● **TASK BRIEF**
Your task is to repeat exactly the lines below between the line holding "M65 1025 76 1039 56 1054V1031Z" and the line holding "M1259 574 1387 664", inclusive, and only those.

##########

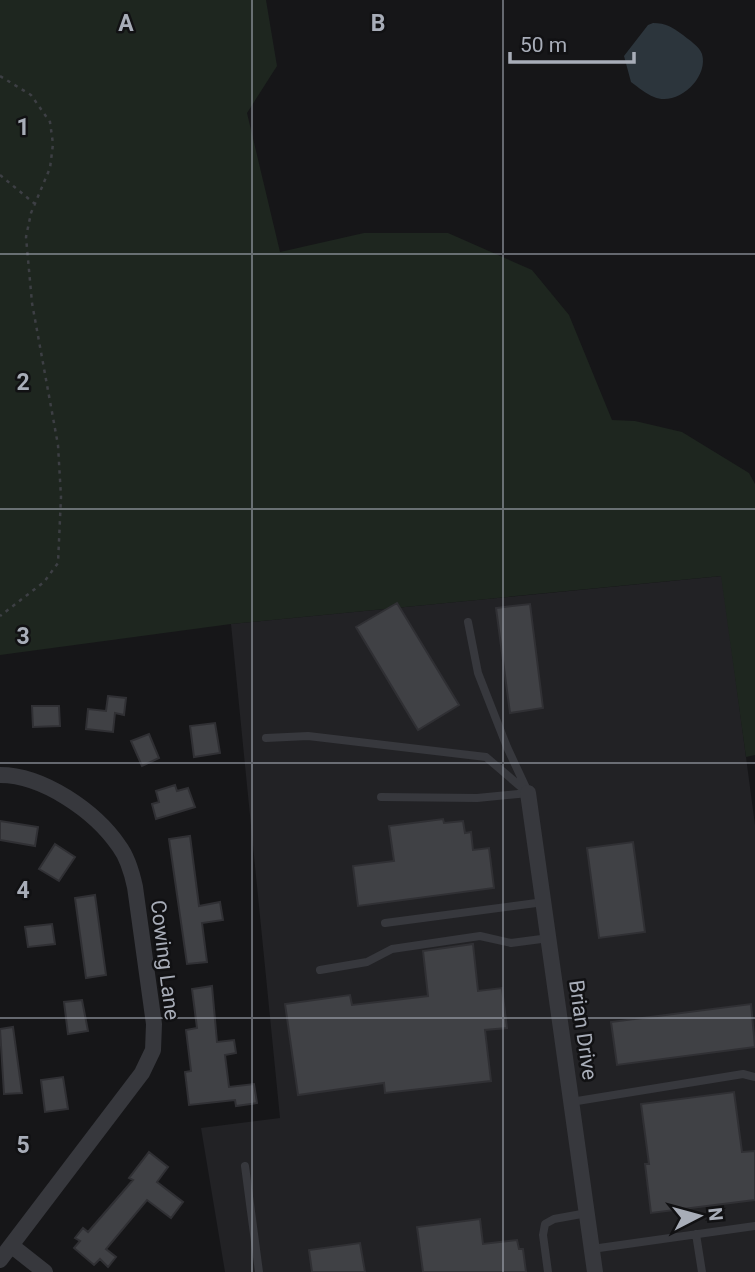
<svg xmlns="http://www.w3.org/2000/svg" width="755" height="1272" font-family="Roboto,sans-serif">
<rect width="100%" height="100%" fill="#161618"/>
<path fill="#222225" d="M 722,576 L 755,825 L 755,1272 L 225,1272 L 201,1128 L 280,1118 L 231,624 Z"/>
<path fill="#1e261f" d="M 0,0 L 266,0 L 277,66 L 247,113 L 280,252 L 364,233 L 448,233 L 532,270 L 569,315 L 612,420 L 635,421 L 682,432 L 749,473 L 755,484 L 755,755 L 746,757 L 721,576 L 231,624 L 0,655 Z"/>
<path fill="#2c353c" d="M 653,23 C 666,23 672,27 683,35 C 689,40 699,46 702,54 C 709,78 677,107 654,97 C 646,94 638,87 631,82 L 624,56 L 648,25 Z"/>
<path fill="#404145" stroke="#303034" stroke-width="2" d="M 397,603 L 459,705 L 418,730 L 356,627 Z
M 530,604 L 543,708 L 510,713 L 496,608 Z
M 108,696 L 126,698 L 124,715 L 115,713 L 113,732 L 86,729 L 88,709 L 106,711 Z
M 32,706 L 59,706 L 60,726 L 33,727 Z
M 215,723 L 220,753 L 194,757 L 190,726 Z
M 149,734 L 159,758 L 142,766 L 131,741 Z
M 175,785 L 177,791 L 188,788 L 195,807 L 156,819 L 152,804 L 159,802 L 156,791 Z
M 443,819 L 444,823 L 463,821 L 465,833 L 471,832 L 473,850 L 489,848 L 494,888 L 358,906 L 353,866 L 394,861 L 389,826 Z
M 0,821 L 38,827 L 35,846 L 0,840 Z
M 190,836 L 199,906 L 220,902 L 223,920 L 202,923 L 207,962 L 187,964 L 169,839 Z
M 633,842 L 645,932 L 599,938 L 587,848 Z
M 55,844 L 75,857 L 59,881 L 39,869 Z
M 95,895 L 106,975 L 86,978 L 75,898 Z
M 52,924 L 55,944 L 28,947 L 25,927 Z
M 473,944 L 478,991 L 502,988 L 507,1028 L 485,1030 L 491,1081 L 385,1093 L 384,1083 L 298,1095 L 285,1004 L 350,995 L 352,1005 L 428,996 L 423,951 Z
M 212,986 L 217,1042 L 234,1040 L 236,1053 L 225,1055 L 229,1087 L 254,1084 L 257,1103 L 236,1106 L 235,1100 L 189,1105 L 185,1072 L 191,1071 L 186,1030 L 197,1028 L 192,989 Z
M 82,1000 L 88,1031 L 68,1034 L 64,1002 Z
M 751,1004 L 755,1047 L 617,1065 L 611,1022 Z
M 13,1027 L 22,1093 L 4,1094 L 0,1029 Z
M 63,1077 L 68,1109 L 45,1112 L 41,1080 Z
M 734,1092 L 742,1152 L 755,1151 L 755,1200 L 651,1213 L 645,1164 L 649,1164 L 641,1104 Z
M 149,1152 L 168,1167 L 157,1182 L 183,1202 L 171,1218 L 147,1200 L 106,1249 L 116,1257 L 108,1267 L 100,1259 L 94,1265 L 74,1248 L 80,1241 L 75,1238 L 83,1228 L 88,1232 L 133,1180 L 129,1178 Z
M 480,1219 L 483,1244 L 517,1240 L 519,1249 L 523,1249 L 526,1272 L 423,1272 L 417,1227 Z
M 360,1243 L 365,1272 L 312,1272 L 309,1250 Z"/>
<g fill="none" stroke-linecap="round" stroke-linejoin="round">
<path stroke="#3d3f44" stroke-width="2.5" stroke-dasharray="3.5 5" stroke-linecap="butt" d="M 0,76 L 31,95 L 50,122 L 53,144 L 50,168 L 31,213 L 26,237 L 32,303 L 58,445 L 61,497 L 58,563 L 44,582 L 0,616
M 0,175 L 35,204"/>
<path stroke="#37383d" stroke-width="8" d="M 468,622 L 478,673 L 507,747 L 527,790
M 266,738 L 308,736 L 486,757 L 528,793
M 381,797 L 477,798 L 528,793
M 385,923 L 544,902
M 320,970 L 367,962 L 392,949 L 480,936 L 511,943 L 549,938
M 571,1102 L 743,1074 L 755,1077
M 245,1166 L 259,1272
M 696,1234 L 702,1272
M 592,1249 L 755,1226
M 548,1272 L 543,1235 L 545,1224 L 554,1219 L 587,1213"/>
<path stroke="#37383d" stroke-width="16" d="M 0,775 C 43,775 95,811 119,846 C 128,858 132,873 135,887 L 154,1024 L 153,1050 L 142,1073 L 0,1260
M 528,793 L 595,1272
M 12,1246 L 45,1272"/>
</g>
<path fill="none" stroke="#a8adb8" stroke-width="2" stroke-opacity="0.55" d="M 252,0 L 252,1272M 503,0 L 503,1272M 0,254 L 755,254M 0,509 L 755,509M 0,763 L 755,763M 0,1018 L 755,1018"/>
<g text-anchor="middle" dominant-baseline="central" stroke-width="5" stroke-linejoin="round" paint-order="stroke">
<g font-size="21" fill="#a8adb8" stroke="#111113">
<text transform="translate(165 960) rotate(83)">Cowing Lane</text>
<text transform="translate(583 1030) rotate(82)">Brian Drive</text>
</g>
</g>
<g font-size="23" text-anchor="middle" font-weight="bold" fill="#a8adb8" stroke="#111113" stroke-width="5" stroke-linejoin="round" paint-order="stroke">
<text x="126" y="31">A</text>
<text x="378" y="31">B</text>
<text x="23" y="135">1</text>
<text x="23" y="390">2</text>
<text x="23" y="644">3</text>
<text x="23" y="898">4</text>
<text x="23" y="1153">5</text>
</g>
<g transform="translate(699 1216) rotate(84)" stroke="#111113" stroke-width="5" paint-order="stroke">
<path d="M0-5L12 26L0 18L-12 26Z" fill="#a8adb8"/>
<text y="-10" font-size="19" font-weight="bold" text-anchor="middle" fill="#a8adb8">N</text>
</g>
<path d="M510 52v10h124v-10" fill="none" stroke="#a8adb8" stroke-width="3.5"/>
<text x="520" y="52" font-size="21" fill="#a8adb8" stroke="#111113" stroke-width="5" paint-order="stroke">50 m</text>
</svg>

##########

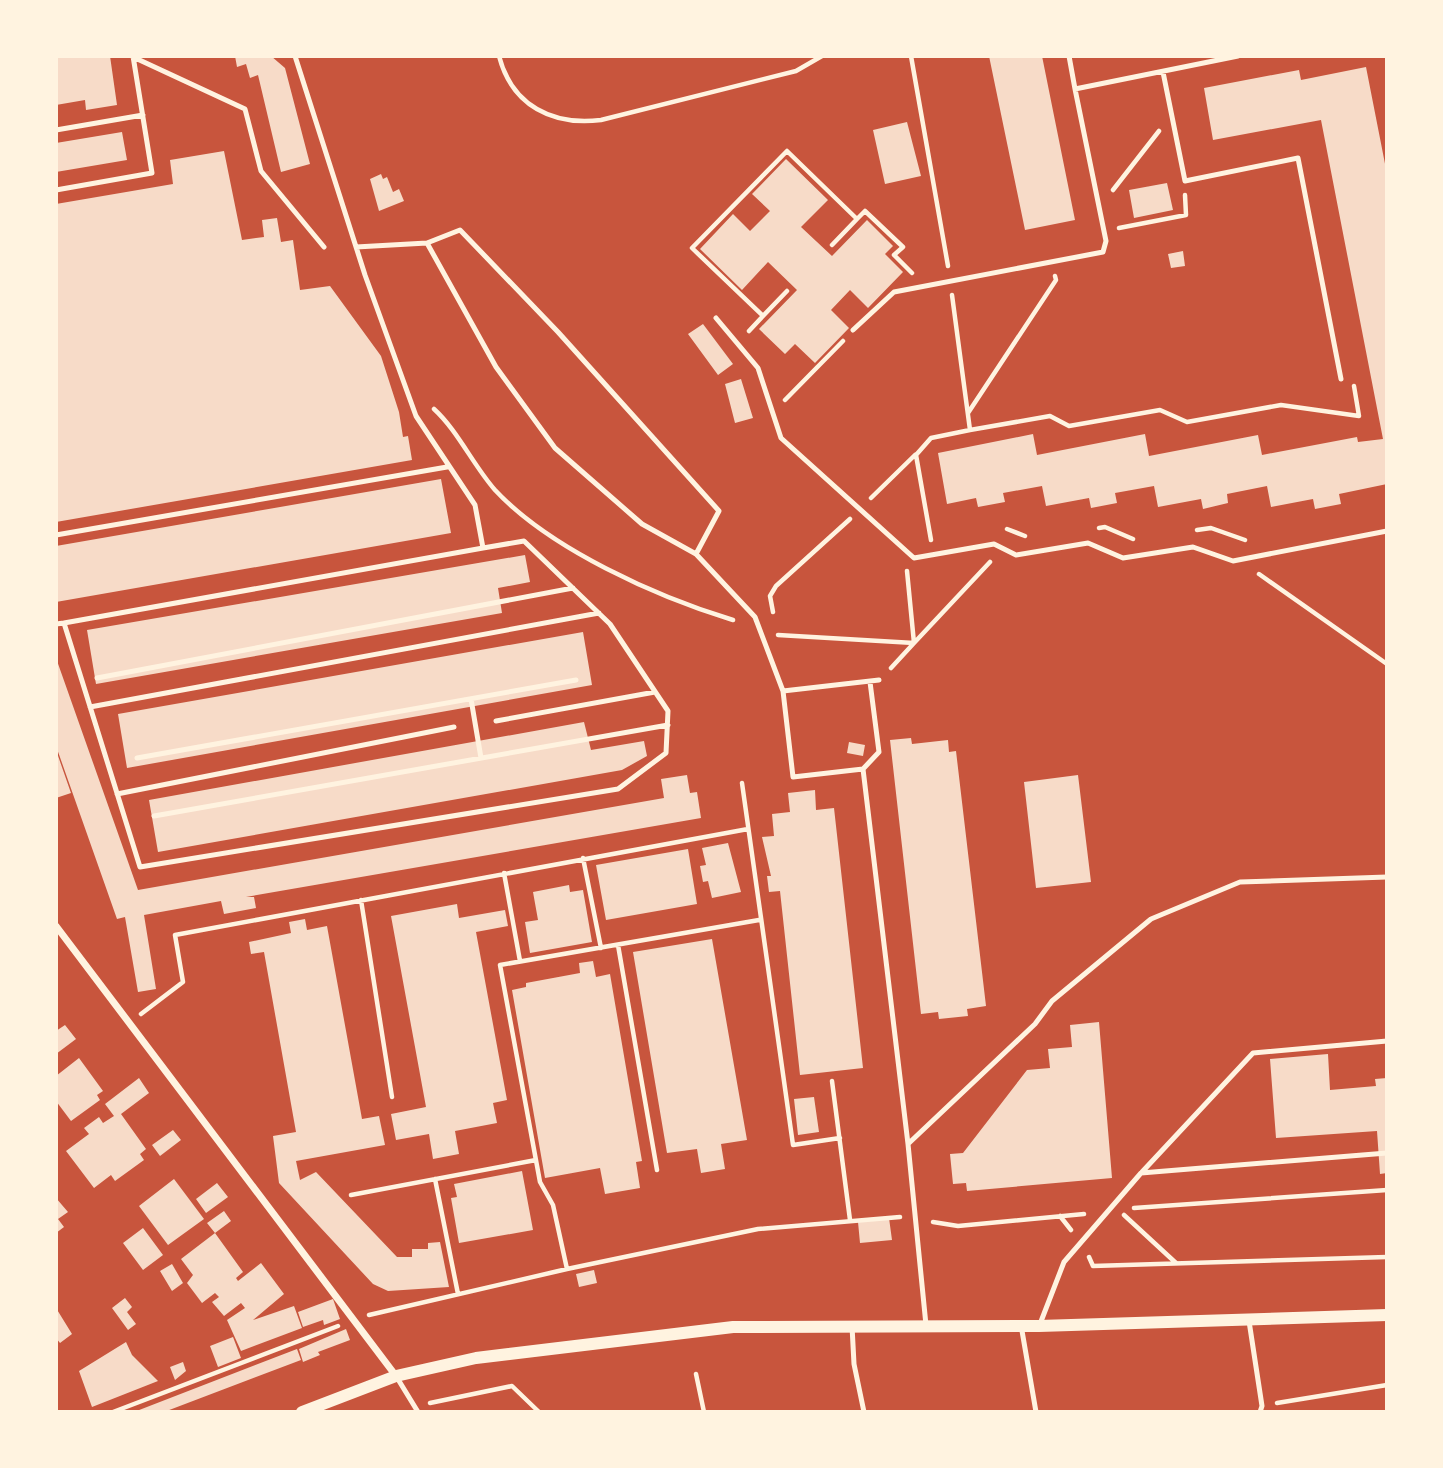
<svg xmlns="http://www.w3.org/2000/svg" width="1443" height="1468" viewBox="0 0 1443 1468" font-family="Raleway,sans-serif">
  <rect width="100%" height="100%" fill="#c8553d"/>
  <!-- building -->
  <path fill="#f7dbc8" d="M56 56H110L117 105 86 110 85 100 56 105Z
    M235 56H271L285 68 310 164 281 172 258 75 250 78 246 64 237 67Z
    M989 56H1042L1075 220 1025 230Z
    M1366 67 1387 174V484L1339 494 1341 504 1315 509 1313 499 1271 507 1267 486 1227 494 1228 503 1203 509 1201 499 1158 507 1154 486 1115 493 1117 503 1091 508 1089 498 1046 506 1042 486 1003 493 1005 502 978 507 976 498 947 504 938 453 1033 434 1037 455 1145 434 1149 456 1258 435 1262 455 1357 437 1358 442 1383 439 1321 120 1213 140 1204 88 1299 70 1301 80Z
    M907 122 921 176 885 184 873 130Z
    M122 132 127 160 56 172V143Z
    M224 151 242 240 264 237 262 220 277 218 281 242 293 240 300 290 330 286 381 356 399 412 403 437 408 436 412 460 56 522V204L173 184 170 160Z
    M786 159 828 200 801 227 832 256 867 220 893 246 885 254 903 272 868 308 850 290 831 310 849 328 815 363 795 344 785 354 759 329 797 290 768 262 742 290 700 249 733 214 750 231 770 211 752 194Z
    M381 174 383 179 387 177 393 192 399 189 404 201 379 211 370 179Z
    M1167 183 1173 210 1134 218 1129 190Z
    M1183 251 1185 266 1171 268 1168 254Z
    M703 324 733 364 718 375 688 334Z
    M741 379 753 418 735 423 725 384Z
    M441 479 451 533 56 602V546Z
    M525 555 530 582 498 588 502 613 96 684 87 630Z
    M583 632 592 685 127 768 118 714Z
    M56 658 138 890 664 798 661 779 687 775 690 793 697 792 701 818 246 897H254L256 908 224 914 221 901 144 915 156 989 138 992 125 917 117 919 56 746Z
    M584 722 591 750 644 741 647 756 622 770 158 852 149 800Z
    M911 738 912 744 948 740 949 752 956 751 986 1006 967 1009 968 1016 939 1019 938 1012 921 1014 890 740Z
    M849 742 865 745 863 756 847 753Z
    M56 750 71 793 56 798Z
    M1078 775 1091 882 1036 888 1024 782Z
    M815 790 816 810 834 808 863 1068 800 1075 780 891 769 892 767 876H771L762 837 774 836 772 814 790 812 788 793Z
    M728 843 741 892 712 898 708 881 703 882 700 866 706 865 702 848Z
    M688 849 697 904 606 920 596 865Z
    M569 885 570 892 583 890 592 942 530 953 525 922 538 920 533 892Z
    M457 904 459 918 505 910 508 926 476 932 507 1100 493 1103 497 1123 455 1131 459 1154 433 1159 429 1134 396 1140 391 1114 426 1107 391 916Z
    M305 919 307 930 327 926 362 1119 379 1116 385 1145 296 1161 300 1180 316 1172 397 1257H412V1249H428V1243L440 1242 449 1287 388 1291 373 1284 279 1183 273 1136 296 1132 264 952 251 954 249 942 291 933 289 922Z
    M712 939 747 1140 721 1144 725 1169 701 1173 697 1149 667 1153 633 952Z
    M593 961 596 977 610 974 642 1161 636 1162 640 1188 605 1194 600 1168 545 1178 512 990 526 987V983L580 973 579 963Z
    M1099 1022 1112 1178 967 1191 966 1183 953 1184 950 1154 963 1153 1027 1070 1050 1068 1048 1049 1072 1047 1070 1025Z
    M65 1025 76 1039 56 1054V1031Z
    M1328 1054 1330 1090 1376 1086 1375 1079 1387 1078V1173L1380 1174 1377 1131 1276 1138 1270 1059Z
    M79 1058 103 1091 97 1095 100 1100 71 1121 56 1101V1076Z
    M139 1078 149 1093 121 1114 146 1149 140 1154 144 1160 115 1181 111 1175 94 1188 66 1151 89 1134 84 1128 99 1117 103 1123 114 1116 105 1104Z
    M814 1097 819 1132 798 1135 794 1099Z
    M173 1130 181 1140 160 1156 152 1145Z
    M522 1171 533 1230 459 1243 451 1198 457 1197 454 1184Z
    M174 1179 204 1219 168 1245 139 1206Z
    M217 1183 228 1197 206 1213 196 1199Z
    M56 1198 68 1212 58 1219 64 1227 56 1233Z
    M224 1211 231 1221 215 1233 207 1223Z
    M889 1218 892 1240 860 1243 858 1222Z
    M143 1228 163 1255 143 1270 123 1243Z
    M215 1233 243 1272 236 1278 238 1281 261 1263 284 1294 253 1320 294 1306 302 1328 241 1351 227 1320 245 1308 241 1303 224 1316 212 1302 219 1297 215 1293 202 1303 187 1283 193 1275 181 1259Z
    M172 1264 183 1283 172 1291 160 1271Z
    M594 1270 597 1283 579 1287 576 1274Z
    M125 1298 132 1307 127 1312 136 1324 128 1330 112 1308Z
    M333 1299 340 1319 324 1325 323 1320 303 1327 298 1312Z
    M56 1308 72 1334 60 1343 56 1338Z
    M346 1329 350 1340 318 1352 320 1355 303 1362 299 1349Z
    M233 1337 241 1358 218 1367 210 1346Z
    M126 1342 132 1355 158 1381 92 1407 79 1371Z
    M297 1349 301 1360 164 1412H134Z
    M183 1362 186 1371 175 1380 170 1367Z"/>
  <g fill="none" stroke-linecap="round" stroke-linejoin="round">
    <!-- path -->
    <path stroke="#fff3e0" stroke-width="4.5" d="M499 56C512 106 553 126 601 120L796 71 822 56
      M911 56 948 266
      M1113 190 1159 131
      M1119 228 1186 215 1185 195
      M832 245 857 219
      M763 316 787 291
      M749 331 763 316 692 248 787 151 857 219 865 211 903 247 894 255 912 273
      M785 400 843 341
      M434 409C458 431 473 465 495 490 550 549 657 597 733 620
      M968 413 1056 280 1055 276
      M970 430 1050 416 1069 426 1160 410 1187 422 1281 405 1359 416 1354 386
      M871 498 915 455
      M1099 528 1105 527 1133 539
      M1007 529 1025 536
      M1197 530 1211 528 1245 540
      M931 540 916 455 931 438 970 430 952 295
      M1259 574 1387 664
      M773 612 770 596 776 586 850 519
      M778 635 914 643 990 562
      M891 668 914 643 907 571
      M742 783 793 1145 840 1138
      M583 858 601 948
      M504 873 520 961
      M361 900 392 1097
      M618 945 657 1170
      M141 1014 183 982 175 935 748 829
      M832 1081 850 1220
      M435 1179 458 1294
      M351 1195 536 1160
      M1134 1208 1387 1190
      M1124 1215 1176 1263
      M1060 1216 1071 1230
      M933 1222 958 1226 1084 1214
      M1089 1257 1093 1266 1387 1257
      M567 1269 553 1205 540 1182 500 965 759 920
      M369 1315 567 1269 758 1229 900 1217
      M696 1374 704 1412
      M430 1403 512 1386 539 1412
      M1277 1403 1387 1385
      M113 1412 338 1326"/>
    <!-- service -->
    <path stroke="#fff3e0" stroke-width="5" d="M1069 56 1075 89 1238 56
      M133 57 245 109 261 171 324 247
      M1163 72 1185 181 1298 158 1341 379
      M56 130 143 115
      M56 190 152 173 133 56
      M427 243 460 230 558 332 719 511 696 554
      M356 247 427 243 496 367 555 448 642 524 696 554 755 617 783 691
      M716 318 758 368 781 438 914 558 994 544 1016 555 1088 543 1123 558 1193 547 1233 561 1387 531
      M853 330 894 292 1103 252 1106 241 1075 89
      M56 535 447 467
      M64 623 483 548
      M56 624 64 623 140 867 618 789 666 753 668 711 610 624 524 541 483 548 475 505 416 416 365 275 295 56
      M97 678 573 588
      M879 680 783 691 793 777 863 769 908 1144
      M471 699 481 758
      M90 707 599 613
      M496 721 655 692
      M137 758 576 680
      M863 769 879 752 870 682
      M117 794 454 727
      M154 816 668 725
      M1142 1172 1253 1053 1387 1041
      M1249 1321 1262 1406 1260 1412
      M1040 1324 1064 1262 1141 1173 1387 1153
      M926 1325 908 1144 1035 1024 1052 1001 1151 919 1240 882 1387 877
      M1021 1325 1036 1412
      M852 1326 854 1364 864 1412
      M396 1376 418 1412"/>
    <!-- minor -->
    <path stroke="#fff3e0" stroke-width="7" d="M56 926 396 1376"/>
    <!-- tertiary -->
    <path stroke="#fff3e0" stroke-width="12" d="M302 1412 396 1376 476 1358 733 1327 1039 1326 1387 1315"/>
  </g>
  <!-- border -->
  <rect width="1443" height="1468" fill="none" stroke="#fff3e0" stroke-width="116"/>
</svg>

##########

● **WRITTEN SOLUTION**
    M65 1025 76 1039 56 1054V1031Z
    M1328 1054 1330 1090 1376 1086 1375 1079 1387 1078V1173L1380 1174 1377 1131 1276 1138 1270 1059Z
    M79 1058 103 1091 97 1095 100 1100 71 1121 56 1101V1076Z
    M139 1078 149 1093 121 1114 146 1149 140 1154 144 1160 115 1181 111 1175 94 1188 66 1151 89 1134 84 1128 99 1117 103 1123 114 1116 105 1104Z
    M814 1097 819 1132 798 1135 794 1099Z
    M173 1130 181 1140 160 1156 152 1145Z
    M522 1171 533 1230 459 1243 451 1198 457 1197 454 1184Z
    M174 1179 204 1219 168 1245 139 1206Z
    M217 1183 228 1197 206 1213 196 1199Z
    M56 1198 68 1212 58 1219 64 1227 56 1233Z
    M224 1211 231 1221 215 1233 207 1223Z
    M889 1218 892 1240 860 1243 858 1222Z
    M143 1228 163 1255 143 1270 123 1243Z
    M215 1233 243 1272 236 1278 238 1281 261 1263 284 1294 253 1320 294 1306 302 1328 241 1351 227 1320 245 1308 241 1303 224 1316 212 1302 219 1297 215 1293 202 1303 187 1283 193 1275 181 1259Z
    M172 1264 183 1283 172 1291 160 1271Z
    M594 1270 597 1283 579 1287 576 1274Z
    M125 1298 132 1307 127 1312 136 1324 128 1330 112 1308Z
    M333 1299 340 1319 324 1325 323 1320 303 1327 298 1312Z
    M56 1308 72 1334 60 1343 56 1338Z
    M346 1329 350 1340 318 1352 320 1355 303 1362 299 1349Z
    M233 1337 241 1358 218 1367 210 1346Z
    M126 1342 132 1355 158 1381 92 1407 79 1371Z
    M297 1349 301 1360 164 1412H134Z
    M183 1362 186 1371 175 1380 170 1367Z"/>
  <g fill="none" stroke-linecap="round" stroke-linejoin="round">
    <!-- path -->
    <path stroke="#fff3e0" stroke-width="4.5" d="M499 56C512 106 553 126 601 120L796 71 822 56
      M911 56 948 266
      M1113 190 1159 131
      M1119 228 1186 215 1185 195
      M832 245 857 219
      M763 316 787 291
      M749 331 763 316 692 248 787 151 857 219 865 211 903 247 894 255 912 273
      M785 400 843 341
      M434 409C458 431 473 465 495 490 550 549 657 597 733 620
      M968 413 1056 280 1055 276
      M970 430 1050 416 1069 426 1160 410 1187 422 1281 405 1359 416 1354 386
      M871 498 915 455
      M1099 528 1105 527 1133 539
      M1007 529 1025 536
      M1197 530 1211 528 1245 540
      M931 540 916 455 931 438 970 430 952 295
      M1259 574 1387 664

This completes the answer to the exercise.